Citrus Medica Limon - The mighty lemon
It is thought that lemon trees first grew in India, the Assam region to be precise and in northern Burma. There is some debate about exactly where they originated but there is evidence that Lemon trees have been cultivated in Assam for 2,500 years. The story of people how people used lemons in the west is missing many details, yet lemons moved from region to region and were grown extensively throughout history.
Lemons, as we know them, developed from a cross between two different fruits - the bitter orange and the citron. The citron is like a lemon, but it is larger, has less juice, and it’s rind is thicker. Regardless of how this hybridization occurred - whether humans orchestrated the cross or if it happened naturally - the world is better off for having the lemon.
Lemons have been used in Ayurveda as medicine and food for thousands of years. On the Indian subcontinent lemons are referred to as ‘Golden Apples’ and are used for prevention, for cleansing the system and as remedies for many complaints.
Traders spread the fruit from Asia to Persia to the coast of the Mediterranean and into Africa. Trees were cultivated in Egypt, Palestine and in Sumer and arrived in Europe after 100ce. The trees were brought to Europe by soldiers returning home from the Crusades. At this time in Europe and for quite a long span of time after, it was grown as an ornamental tree.
In Medieval Egypt - the 1100s - there is record of a drink, much like lemonade, called Qatarzimat that was a popular beverage in Cairo markets. The drink most likely developed further east, but it’s origins are unknown. The first mention of Europeans using lemons in cooking was in the 1400s. The first major cultivation of the tree was in Genoa around this time.
The fruit was important enough that Christopher Columbus brought Lemon seeds with him on his journey to Haiti. The tree was grown throughout the Spanish colonies. A Spanish explorer in the late 1490s made the connection between lemons and a reduction of scurvy. This connection was lost and regained repeatedly. It wasn’t until much later, 1747, that lemons and vitamin C were studied in the first controlled medical experiments and written about as a cure for scurvy. This discovery wasn't universally implemented until 1932 when Vitamin C was isolated.

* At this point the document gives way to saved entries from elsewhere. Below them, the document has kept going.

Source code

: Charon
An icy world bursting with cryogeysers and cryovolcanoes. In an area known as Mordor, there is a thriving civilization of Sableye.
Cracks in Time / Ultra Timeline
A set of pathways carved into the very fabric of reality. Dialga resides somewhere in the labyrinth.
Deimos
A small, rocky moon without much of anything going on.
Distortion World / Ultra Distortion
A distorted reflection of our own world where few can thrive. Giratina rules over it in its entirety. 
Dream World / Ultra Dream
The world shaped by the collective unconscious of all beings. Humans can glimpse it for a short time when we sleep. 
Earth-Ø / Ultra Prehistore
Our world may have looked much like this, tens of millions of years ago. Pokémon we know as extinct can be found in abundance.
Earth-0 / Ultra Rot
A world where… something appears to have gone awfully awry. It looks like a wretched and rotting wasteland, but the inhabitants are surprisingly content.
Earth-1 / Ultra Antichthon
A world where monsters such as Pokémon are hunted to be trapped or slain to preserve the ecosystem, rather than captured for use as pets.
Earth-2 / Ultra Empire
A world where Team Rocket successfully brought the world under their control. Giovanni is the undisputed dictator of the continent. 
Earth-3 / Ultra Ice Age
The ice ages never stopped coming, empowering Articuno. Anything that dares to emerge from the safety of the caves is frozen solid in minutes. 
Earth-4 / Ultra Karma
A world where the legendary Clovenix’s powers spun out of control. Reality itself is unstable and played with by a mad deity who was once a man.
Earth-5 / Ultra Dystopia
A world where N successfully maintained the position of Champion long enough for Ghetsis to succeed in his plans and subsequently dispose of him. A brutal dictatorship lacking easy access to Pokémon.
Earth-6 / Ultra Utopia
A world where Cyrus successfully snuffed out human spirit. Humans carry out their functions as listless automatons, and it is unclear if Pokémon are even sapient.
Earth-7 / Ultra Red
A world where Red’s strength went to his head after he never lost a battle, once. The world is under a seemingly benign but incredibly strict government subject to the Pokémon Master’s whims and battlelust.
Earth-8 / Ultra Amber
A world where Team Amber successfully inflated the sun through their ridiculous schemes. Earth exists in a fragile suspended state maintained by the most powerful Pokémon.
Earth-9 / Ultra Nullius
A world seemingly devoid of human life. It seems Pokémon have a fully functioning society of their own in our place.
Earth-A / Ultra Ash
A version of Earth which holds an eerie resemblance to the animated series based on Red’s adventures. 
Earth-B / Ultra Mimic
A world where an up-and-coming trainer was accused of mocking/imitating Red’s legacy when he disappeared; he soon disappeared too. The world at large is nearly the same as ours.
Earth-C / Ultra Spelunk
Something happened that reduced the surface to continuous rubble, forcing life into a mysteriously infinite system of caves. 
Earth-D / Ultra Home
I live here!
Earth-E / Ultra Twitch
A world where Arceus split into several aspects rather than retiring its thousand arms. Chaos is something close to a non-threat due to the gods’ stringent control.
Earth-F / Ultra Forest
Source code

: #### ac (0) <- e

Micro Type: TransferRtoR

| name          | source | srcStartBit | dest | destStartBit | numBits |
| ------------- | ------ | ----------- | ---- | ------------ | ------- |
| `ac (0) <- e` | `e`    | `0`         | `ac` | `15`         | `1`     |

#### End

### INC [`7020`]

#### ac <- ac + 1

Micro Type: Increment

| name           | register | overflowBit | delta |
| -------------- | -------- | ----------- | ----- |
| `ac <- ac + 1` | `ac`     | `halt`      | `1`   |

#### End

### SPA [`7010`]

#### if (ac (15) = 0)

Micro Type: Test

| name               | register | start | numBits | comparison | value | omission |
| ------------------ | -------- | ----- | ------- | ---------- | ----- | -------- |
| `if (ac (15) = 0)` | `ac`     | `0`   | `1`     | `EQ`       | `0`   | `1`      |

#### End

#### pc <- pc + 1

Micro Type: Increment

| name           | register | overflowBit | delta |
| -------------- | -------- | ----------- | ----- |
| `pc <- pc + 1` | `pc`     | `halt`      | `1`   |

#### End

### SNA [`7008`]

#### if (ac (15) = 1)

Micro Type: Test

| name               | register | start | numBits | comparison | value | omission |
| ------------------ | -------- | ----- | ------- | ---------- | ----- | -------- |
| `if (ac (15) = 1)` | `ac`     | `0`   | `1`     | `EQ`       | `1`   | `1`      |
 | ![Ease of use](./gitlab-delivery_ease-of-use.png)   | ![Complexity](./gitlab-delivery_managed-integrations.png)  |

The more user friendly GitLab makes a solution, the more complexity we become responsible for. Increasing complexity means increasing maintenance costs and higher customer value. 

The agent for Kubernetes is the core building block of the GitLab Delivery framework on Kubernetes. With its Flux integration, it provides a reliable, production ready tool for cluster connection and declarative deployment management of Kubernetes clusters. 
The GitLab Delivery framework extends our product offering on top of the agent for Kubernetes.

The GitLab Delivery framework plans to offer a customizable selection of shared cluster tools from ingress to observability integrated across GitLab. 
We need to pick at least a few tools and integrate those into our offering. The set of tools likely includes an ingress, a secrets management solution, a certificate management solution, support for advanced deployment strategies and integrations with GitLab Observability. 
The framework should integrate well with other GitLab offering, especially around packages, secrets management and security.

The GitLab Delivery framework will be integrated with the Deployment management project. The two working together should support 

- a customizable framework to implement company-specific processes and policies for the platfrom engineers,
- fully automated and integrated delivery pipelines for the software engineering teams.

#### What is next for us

Western science and medicine is beginning to catch up with the knowledge of Ayurveda. There have been well over 500 scientific studies into the benefits of lemons and lemon essential oil, and they confirm much if not all of what Ayurveda teaches about lemons.
Lemons must be hand picked, there are no machines used in harvesting and they must be dry at the time of harvest. They are sorted by color and size and then washed. Conventional fruit is coated with a fungicide, they are then cured - which means that they are stored - this curing period can correspond with the time they spend in shipment. It is during this curing period that they turn yellow. Conventional lemons are coated with wax before being shipped to market. Organic fruit aren’t coated with fungicide or with wax. Lemon peel is densely nutritious and the essential oil is cold pressed from the peel. The peel is the thin yellow outer layer of the fruit. Because of the chemical coatings, it is important when buying lemons for the peel as well as the fruit that you choose the organic version.
Lemons contain antioxidants in several forms - vitamin C, small amounts of vitamin A, and a compound called d-limonene which is being studied for its cancer fighting abilities.
Antioxidants neutralize free radicals, which are mutant atoms that cause a chain reaction in the cells. Free radicals steal electrons from cells in a process called oxidation. Cell development is stifled without oxygen and the presence of free radicals wreaks havoc on cell growth and health. Antioxidants effectively stop free radicals because they give the free radical one of their own electrons. This ends the chain reaction and the free radical hunt for an electron. Lemon reduces oxidative stress in the cells.
On the surface of the skin, Lemon acts as an astringent to tighten and tone the skin. The essential oil is an antibacterial and a purifying disinfectant. Lemon acts to heal blemishes and remove extra oil and impurities from the skin. It is thought to shrink pores.
Lemon lightens and brightens skin and can help reduce the appearance of dark circles under the eyes. Pure lemon juice or essential oil can bleach the skin and hair and should be used with caution especially when going into the sun.
Our Citrus & Fruit Acid Cleanser utilizes the astringent and pore tightening qualities of Lemon to gently cleanse the skin of impurities.
The astringent and toning qualities of Lemon combine with skin soothing Shea butter in our Shea, Vitamin E & Menthol Aftershave.
The Essential Oil - Lemon brings a clean scent to a room and for this reason, can be a key ingredient to homemade natural cleaners. The scent of Lemon has been found to improve concentration and enhance mood. The scent is thought to also improve digestion.